Trecho do documento =
Mais tarde, de volta ao Brasil, conheci o rabino Henry Sobel. Um ser humano simpático à primeira vista, alto, magro, cabelos longos, brilhantes olhos azuis, sorriso largo, calmo e um sotaque inconfundível de quem, embora esteja vivendo aqui há muitos anos, insiste em manter um vínculo com a sua origem - um belga que fala inglês norte-americano.

Mesmo ocupando posição de destaque no rabinato da Congregação Israelita Paulista, a poderosa CIP, Sobel não se omitiu e, corajosamente, uniu-se ao cardeal católico Dom Paulo Evaristo Arns na defesa dos presos políticos. Soube, embora freqüentando o mesmo ambiente de alguns empresários simpatizantes da direita, exigir respeito e direitos humanos para aqueles que combateram o Golpe Militar que, em 1964, instaurou uma sangrenta ditadura no Brasil. Sobel defendeu a liberdade de imprensa, jornalistas e veículos então injustamente perseguidos.

E foi muito além da participação política responsável. O rabino Sobel, nestas últimas três décadas, disse "presente" - de corpo e alma -, às ações humanitárias em busca de justiça social para velhos, crianças, deficientes físicos e mentais, negros, mulheres e outras minorias ainda vergonhosamente discriminadas neste País. E, sem medo, com sua voz pausada e firme, enfrentou toda e qualquer tentativa de desrespeito à liberdade.

Tarefa 1 = Reproduza o trecho sobre o rabino Henry Sobel a partir de "Mais tarde, de" até "fala inglês norte-americano.", inclusive.
Tarefa 2 = De acordo com o trecho sobre o rabino Henry Sobel, a qual cardeal católico Sobel se uniu na defesa dos presos políticos?
As linhas não têm nenhum papel nesta parte.

[Entradas de dados extraídas]

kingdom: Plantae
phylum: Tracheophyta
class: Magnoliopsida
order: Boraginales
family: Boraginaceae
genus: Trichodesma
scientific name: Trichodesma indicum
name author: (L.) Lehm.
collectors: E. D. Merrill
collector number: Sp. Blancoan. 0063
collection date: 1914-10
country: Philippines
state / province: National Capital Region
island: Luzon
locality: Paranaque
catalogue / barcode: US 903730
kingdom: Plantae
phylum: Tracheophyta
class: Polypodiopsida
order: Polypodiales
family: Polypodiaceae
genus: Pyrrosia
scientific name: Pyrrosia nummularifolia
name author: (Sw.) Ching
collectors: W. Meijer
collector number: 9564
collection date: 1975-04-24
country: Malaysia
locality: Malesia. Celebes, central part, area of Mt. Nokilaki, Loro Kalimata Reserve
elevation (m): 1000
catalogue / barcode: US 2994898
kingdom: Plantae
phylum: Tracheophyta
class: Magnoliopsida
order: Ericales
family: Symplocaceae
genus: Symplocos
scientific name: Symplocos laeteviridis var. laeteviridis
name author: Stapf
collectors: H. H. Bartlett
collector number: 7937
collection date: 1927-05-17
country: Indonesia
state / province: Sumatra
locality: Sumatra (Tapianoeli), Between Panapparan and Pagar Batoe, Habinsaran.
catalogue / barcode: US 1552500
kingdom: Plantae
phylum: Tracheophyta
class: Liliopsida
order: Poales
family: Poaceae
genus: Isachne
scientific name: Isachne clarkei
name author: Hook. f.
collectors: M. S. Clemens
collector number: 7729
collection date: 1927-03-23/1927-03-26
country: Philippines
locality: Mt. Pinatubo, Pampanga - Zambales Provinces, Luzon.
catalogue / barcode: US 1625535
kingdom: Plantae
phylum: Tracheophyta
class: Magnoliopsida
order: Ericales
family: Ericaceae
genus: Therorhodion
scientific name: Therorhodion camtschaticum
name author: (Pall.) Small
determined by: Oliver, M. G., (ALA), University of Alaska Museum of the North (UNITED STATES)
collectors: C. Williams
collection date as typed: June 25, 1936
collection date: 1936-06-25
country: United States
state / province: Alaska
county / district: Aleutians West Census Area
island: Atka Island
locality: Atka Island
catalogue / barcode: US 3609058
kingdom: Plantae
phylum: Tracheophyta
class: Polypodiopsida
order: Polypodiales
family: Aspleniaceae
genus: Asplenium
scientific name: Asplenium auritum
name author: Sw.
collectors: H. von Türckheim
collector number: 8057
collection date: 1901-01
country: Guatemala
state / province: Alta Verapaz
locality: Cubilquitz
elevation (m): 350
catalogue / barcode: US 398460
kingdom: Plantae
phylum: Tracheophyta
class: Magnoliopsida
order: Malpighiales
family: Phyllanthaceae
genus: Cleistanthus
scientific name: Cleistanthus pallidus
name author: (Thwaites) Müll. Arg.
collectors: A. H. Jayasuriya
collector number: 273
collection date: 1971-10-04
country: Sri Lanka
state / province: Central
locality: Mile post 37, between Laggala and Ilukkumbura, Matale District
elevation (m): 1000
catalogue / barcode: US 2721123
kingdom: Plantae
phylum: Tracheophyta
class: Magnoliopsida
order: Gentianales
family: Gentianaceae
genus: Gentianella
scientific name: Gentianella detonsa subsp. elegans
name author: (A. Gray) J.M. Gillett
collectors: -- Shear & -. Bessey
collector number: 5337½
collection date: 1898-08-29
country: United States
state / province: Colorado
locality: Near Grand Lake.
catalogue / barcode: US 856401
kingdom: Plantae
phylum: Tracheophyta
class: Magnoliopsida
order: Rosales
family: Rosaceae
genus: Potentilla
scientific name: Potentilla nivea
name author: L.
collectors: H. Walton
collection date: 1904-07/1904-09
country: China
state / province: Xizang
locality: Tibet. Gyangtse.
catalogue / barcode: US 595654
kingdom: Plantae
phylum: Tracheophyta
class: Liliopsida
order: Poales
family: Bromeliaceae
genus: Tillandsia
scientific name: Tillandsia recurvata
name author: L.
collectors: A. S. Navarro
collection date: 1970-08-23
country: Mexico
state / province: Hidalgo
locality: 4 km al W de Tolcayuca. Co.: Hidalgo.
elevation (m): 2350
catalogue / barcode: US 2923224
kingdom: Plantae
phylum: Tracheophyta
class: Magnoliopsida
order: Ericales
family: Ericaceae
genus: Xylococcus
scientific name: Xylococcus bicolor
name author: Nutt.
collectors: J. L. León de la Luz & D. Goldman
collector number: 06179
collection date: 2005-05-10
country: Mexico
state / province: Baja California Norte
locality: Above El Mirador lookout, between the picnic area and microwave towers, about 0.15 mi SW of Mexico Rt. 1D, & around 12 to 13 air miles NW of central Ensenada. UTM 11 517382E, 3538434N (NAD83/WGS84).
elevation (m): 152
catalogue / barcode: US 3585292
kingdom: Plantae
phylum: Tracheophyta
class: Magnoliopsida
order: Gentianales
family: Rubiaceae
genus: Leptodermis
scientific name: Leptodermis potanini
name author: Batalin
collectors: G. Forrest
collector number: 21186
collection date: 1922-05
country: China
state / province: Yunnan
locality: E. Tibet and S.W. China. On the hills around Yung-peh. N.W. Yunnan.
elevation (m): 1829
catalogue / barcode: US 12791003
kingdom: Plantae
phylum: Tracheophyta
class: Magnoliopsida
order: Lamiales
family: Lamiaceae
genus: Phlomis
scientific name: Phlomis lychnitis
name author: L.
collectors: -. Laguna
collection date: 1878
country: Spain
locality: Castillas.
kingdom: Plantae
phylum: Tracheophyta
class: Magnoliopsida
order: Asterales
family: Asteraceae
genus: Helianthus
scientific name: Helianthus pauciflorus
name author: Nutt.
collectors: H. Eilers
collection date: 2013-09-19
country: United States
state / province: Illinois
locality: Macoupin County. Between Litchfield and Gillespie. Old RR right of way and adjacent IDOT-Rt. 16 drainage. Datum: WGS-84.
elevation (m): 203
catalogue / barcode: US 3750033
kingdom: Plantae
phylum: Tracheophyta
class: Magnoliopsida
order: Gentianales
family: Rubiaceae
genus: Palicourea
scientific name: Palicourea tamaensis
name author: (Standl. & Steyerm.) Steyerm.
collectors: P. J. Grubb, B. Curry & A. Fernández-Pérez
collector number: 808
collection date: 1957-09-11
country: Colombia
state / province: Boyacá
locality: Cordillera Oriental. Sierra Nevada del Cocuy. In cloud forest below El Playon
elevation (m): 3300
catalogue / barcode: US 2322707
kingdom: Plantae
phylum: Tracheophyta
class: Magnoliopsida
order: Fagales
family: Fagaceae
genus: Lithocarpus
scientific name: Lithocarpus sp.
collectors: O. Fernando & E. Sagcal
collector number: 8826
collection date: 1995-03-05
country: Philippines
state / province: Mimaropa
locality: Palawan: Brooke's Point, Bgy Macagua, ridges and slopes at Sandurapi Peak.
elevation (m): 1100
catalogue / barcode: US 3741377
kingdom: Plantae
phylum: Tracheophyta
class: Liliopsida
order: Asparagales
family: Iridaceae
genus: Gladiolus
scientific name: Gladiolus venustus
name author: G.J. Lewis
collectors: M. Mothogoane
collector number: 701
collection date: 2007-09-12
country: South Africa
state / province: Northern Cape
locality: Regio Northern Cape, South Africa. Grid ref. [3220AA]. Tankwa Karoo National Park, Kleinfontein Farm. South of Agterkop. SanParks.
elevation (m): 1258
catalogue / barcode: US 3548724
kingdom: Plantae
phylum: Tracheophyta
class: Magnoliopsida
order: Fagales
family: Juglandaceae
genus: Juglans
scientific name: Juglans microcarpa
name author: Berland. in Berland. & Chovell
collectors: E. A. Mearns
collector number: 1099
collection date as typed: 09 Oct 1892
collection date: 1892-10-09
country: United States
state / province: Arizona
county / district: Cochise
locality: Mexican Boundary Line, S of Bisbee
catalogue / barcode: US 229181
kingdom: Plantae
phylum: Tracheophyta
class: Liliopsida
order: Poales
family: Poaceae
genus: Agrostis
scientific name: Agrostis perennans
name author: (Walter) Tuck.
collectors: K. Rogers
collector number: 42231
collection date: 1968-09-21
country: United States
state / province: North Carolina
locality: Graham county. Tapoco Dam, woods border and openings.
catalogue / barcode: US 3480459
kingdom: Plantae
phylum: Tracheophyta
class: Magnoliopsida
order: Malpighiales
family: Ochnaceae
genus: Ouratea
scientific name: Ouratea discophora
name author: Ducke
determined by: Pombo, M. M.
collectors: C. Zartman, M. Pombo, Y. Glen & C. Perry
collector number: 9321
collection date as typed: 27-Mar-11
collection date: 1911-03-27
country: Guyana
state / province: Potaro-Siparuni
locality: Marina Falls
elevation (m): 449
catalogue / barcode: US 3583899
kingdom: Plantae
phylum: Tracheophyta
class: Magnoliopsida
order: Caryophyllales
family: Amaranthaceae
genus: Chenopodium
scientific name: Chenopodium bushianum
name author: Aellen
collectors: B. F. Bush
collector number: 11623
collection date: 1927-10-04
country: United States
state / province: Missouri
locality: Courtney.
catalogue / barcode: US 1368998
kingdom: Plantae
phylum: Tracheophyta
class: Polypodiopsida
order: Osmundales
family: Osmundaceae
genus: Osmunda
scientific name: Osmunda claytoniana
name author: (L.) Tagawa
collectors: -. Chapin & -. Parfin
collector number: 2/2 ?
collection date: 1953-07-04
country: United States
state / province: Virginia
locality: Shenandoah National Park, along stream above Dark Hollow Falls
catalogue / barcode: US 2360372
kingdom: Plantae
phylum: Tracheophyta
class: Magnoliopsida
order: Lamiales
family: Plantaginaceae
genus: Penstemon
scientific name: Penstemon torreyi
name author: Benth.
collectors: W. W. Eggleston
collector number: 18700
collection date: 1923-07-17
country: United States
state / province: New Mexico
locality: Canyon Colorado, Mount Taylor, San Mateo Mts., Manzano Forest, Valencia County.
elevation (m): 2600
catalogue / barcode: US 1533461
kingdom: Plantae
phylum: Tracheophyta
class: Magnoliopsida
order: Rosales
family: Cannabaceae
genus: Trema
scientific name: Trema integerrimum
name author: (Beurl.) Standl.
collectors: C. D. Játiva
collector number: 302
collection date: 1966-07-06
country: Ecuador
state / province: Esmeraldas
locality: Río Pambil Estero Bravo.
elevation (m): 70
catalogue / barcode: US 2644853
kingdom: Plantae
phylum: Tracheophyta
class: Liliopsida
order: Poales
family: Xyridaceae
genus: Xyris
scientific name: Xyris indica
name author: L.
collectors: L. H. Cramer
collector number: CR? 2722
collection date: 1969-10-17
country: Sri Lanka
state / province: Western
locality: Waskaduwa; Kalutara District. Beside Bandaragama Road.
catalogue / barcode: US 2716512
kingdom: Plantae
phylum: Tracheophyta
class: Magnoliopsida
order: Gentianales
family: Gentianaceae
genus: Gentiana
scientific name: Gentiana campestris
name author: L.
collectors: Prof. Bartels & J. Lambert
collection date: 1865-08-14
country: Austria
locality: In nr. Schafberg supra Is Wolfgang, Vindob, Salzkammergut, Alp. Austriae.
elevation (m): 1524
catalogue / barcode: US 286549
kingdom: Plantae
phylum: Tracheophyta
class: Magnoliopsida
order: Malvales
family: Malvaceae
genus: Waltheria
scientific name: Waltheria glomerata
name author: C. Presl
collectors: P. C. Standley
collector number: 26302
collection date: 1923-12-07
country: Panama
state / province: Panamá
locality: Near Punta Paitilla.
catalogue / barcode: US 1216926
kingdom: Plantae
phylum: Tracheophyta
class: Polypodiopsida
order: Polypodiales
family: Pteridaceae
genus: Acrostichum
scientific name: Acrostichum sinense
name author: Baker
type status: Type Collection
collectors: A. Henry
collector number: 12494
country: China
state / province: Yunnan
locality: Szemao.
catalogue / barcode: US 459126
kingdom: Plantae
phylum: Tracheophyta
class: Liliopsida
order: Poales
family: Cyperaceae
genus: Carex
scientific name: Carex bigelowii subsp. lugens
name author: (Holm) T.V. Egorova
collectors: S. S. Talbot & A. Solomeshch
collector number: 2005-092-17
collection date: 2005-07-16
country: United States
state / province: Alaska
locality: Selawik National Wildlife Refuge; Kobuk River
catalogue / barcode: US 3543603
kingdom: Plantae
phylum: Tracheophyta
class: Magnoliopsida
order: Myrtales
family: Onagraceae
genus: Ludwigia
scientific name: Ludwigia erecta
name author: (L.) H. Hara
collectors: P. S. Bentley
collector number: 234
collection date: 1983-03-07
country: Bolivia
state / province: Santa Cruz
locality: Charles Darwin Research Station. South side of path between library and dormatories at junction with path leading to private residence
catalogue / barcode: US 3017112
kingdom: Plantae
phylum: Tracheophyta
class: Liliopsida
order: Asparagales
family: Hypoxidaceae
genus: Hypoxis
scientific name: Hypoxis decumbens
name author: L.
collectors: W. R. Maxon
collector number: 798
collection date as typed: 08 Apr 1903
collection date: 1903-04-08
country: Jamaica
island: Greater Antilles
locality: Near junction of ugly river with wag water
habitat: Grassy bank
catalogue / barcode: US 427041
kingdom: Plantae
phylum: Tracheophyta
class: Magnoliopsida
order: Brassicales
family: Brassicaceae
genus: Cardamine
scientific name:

Resolução 1 =
Mais tarde, de volta ao Brasil, conheci o rabino Henry Sobel. Um ser humano simpático à primeira vista, alto, magro, cabelos longos, brilhantes olhos azuis, sorriso largo, calmo e um sotaque inconfundível de quem, embora esteja vivendo aqui há muitos anos, insiste em manter um vínculo com a sua origem - um belga que fala inglês norte-americano.

Resolução 2 = Ao cardeal Dom Paulo Evaristo Arns.